Concelebrants will include Bishop W. Shawn McKnight of the Jefferson City diocese; Monsignor David Cox, pastor of the Kirksville and Novinger parishes; and Father Ignazio Medina, pastor of the Wardsville and Osage Bend parishes.

Msgr. Cox will ceremonially help Mr. Berhorst put on his diaconal vestments during the Mass.

Mr. Berhorst’s parents and his mother’s siblings and their spouses also plan to attend, along with several of his college classmates who now live in Italy.

As Mr. Berhorst prepares to be made a deacon — an order he will carry with him forever, even after priestly ordination — he’s been contemplating Bishop McKnight’s new book, Understanding the Diaconate, which calls on deacons to be mediators within the Church and emissaries to the rest of society, especially people who are marginalized.

Mr. Berhorst’s diaconal ministries in Rome will include proclaiming the Gospel and occasionally preaching at Mass at the NAC and ministering to the community of University of Dallas students who are studying in Rome.

He and another deacon at the seminary will lead holy hours with Exposition of the Most Blessed Sacrament, facilitate informal discussions about theology and preach homilies at Masses with the students on the University of Dallas’ Rome campus.


Eternally grateful

Mr. Berhorst recently completed the requirements for a bachelor of sacred theology (STB) degree. Bishop McKnight has directed him to continue his studies toward a licentiate in canon law.

In the meantime, the soon-to-be deacon hasn’t forgotten where he came from or where he’s going.

“I’m just a native son of Missouri seeking the Lord’s will,” he said.

Living, studying and pursuing his calling in a faraway country has helped make him acutely aware of all the people who are making it possible.

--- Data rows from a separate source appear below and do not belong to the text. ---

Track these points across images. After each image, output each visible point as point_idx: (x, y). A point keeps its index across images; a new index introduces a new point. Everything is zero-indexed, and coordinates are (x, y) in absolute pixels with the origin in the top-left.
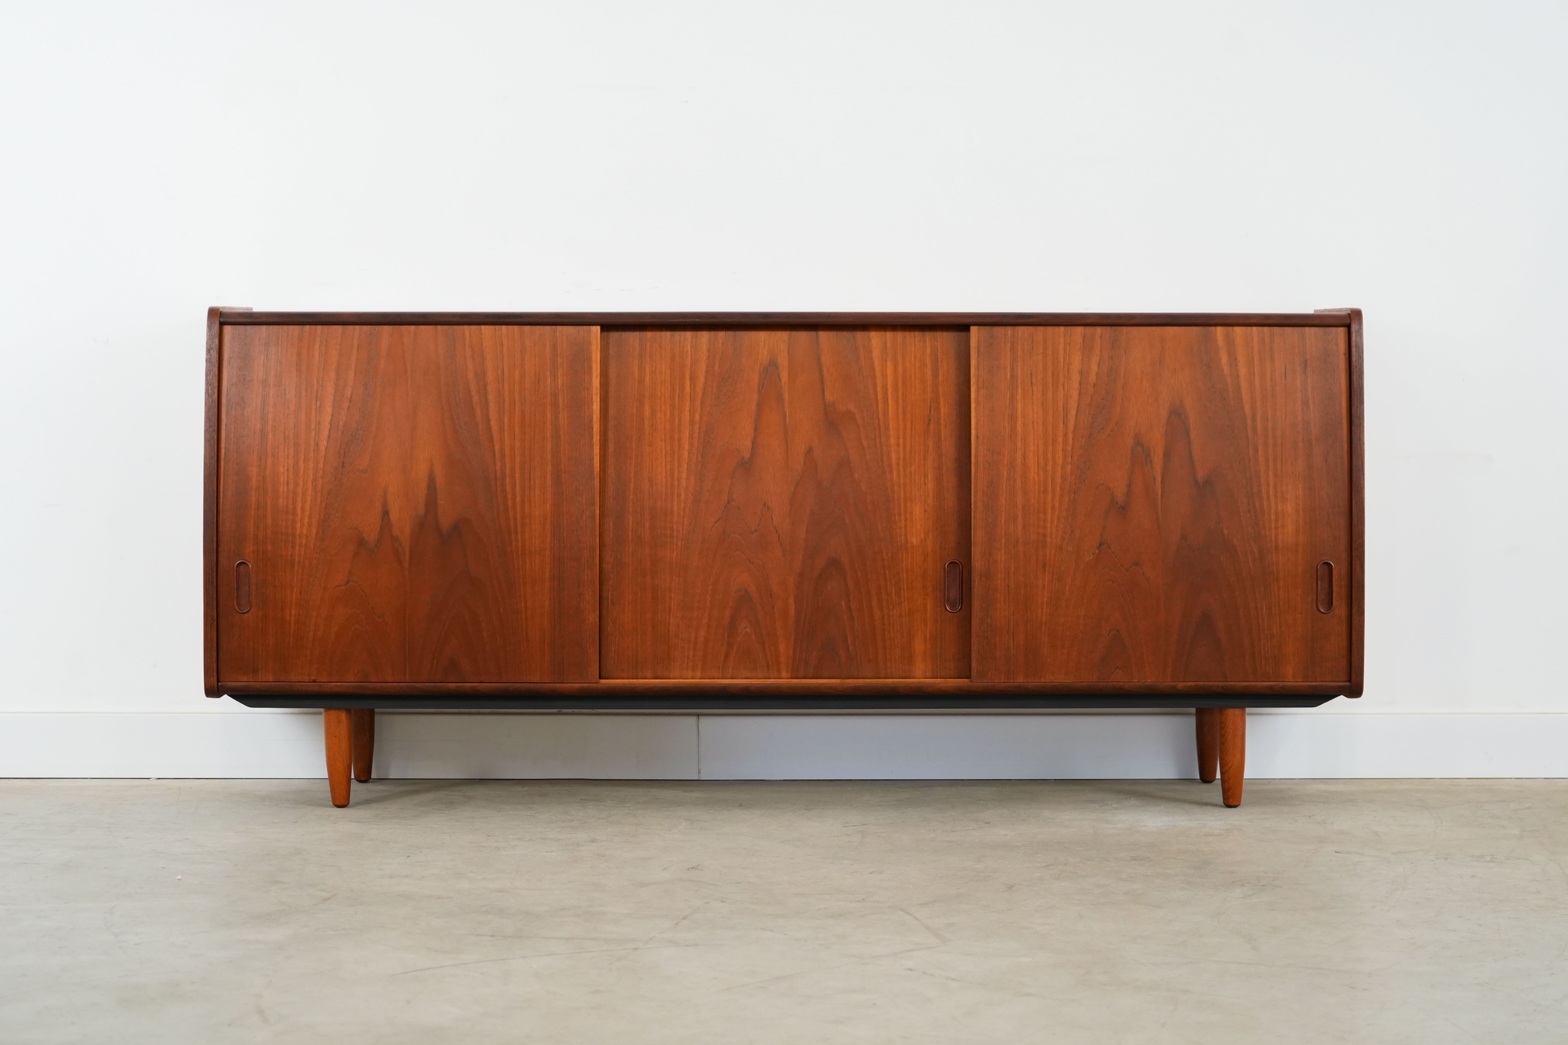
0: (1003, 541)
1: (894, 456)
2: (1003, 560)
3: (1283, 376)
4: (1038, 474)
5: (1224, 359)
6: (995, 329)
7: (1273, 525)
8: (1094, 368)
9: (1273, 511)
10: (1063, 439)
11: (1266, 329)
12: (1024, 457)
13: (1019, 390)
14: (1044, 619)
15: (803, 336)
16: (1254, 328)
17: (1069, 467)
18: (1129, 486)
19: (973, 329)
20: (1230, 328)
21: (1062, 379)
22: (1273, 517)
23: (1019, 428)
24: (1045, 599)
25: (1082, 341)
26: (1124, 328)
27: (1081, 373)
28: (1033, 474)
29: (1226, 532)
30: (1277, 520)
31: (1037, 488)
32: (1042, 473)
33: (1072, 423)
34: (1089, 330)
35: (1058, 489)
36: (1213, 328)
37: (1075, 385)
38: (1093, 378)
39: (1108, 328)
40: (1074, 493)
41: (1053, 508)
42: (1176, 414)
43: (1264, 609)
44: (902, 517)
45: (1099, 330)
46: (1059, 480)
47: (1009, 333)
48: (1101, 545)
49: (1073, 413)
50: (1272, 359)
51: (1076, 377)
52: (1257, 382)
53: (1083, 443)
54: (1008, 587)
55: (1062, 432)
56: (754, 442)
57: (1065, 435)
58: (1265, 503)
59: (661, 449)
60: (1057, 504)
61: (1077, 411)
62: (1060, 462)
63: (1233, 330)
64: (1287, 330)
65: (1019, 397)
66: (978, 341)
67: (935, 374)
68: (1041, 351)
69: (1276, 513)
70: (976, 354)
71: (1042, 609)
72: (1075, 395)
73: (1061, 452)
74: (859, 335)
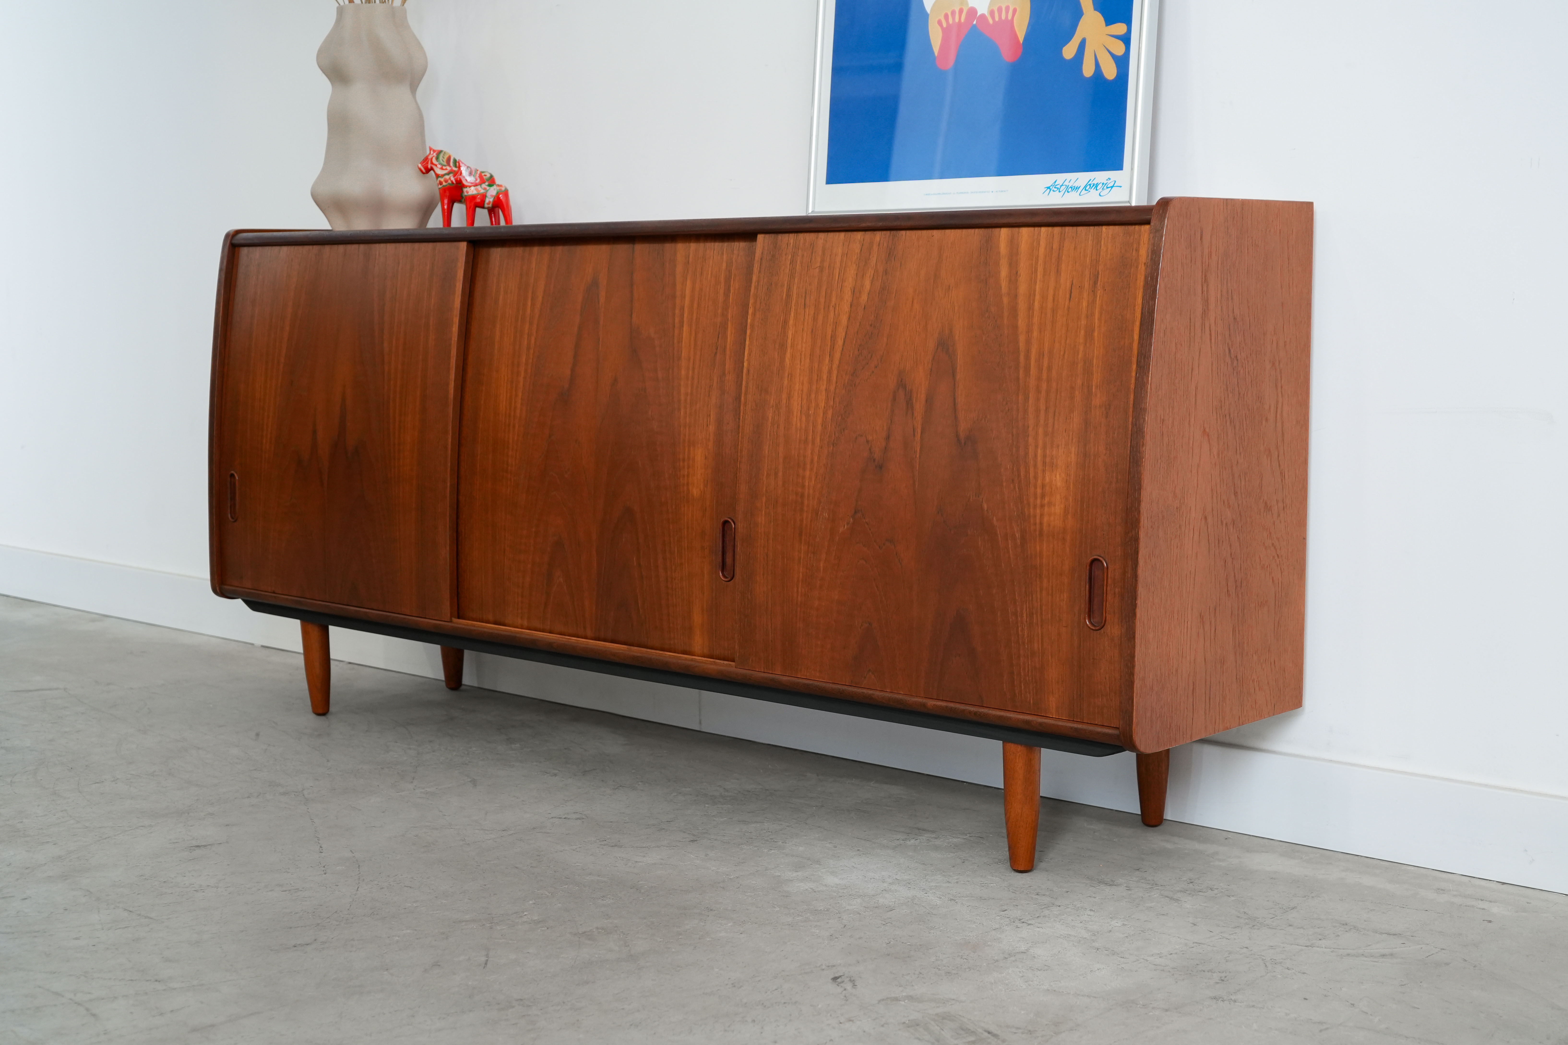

“All of us know we wouldn’t be anywhere near where we are without all of the support back home, and all of the ways that support manifests itself, especially in people’s prayers for us,” he said.

He was quick to thank his parents, his fellow seminarians, “a lot of great priests,” and Bishops McKnight and Gaydos.

“I’m aware that this is something I could never do on my own,” said Mr. Berhorst. “And I’m sure I’ll never know all of the people who have helped make it possible. But I pray for them and am deeply grateful to them.”